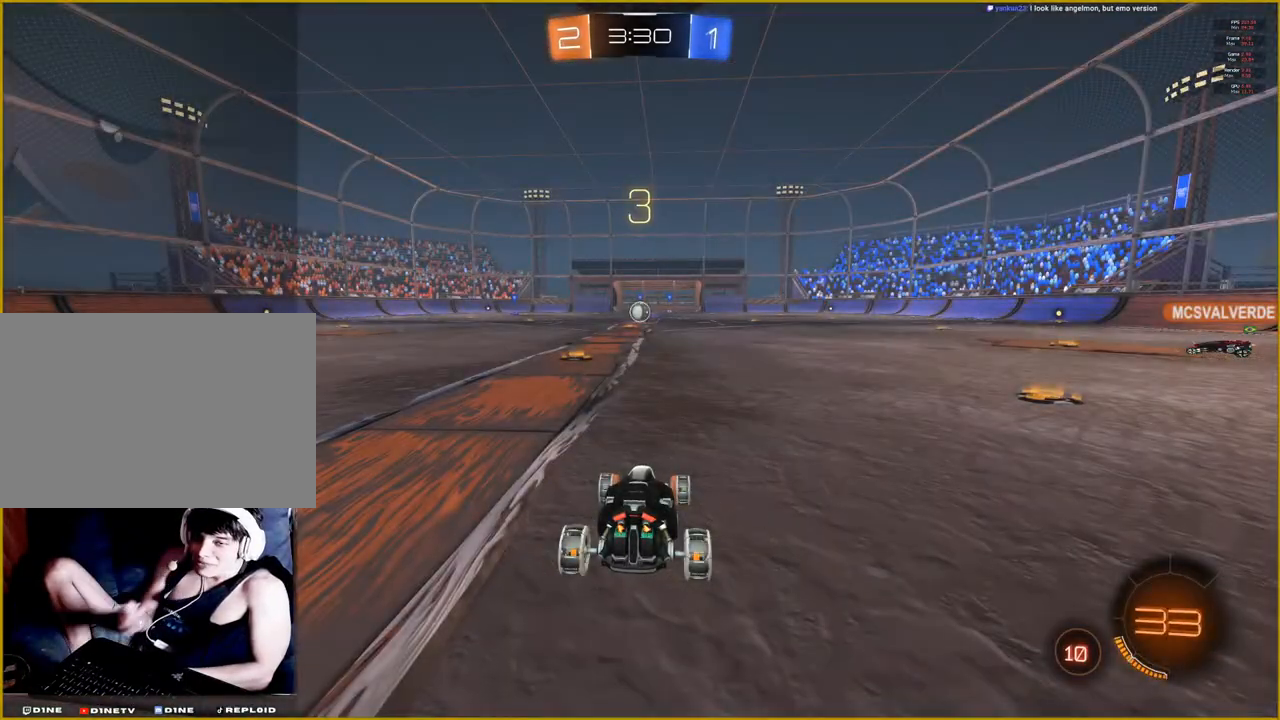
{"buttons": [], "left_stick": "center", "right_stick": "center", "events": []}
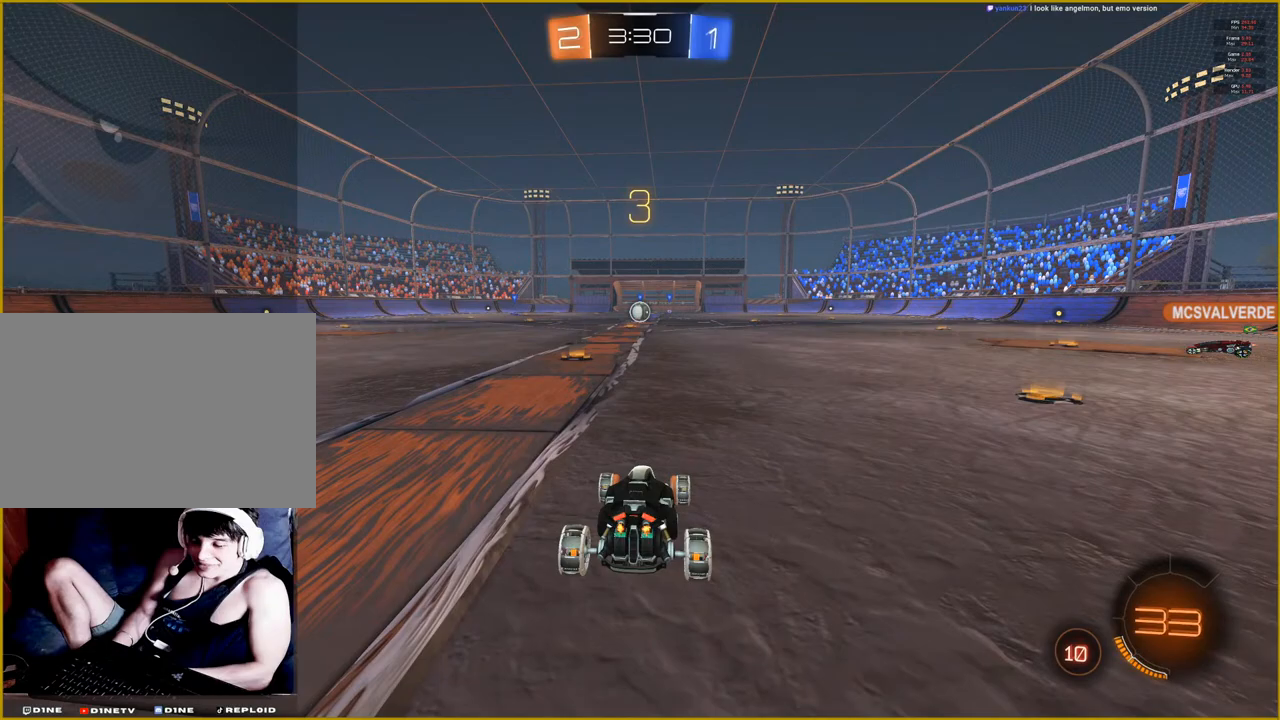
{"buttons": [], "left_stick": "center", "right_stick": "center", "events": []}
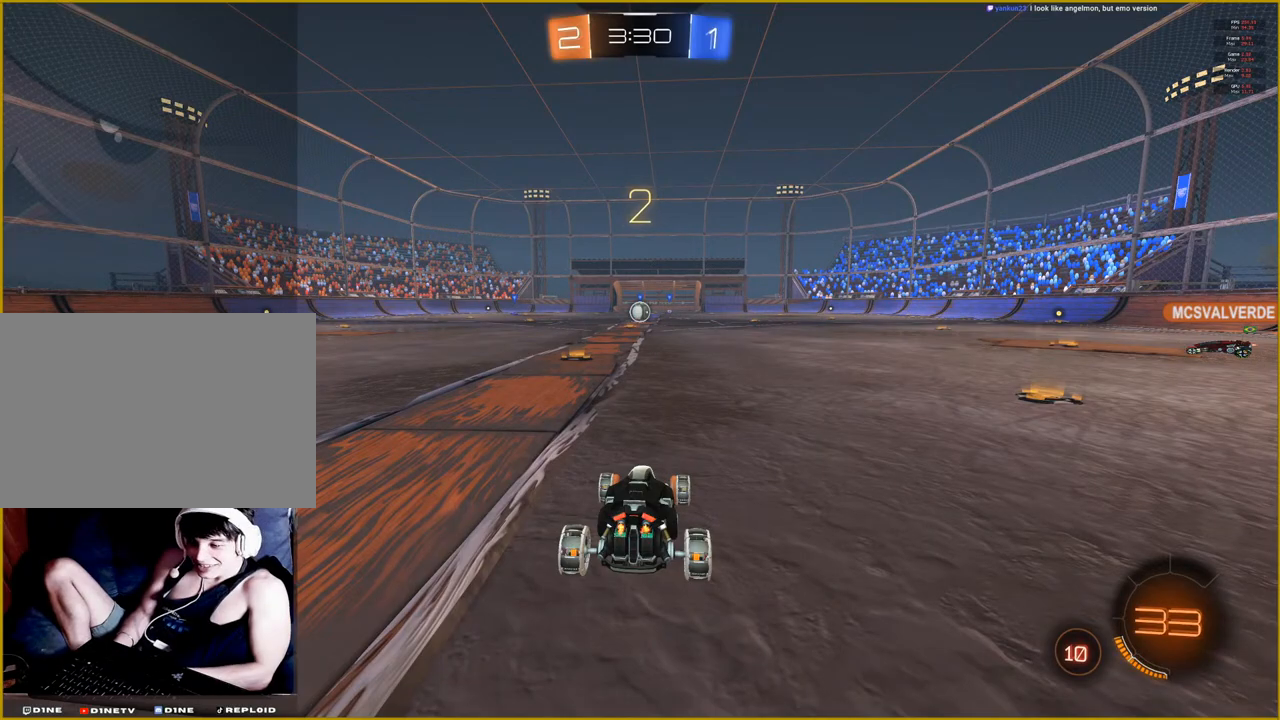
{"buttons": ["R2"], "left_stick": "center", "right_stick": "center", "events": [[67, "R2", "down"]]}
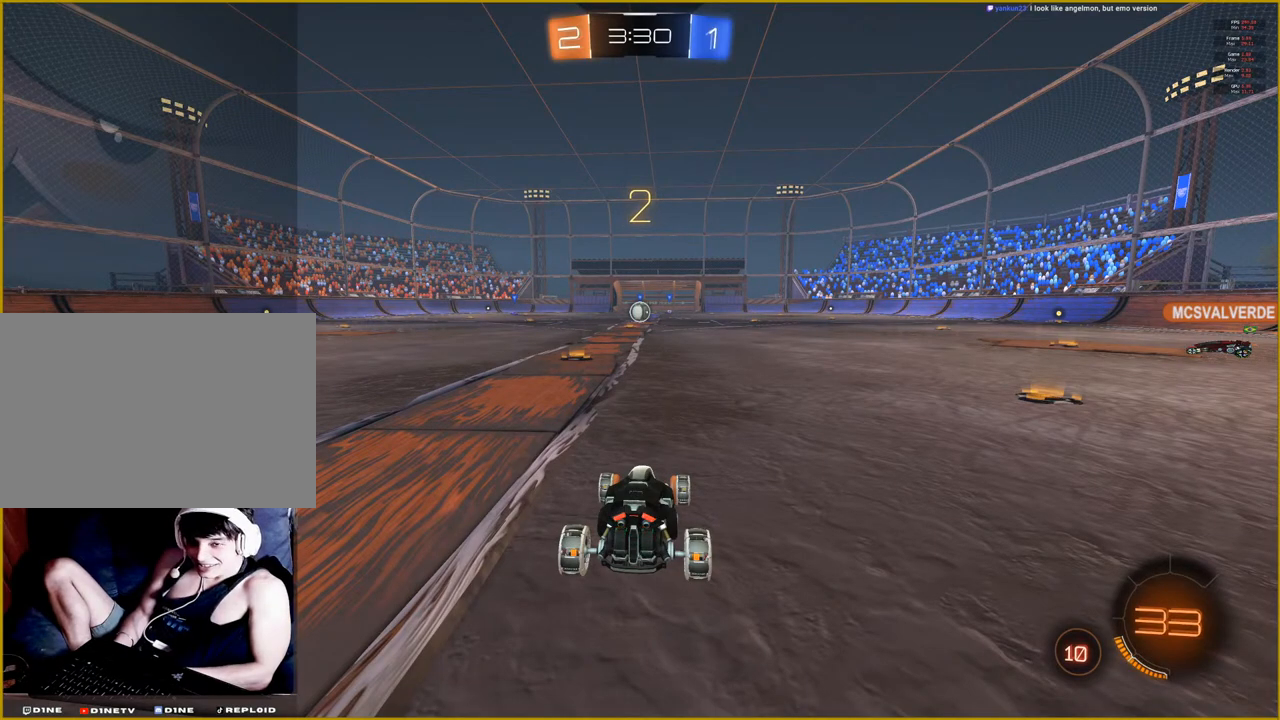
{"buttons": ["R2"], "left_stick": "center", "right_stick": "center", "events": []}
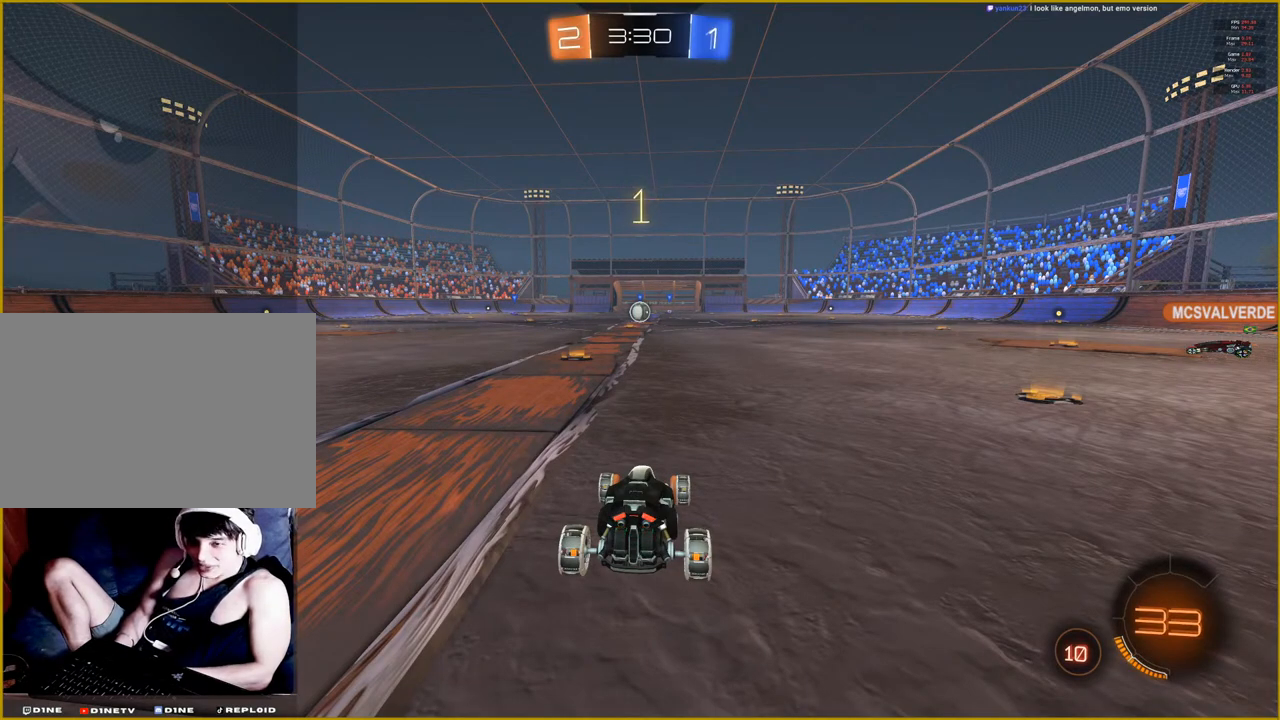
{"buttons": ["R2"], "left_stick": "center", "right_stick": "center", "events": []}
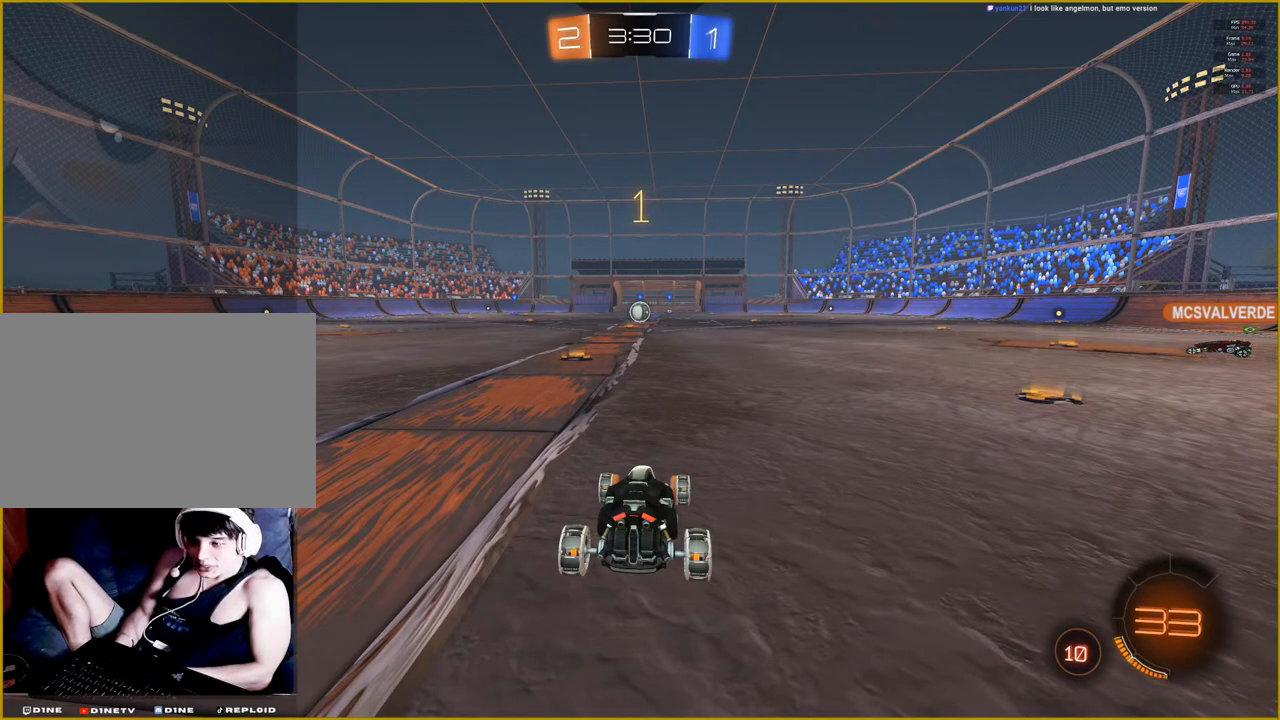
{"buttons": ["R2"], "left_stick": "center", "right_stick": "center", "events": []}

◆ **REQUIRED ACTION**
Please reproduce the entries above line by line, exactly, leaving out each image.

◆ **OUTPUT**
{"buttons": [], "left_stick": "center", "right_stick": "center", "events": []}
{"buttons": [], "left_stick": "center", "right_stick": "center", "events": []}
{"buttons": ["R2"], "left_stick": "center", "right_stick": "center", "events": [[67, "R2", "down"]]}
{"buttons": ["R2"], "left_stick": "center", "right_stick": "center", "events": []}
{"buttons": ["R2"], "left_stick": "center", "right_stick": "center", "events": []}
{"buttons": ["R2"], "left_stick": "center", "right_stick": "center", "events": []}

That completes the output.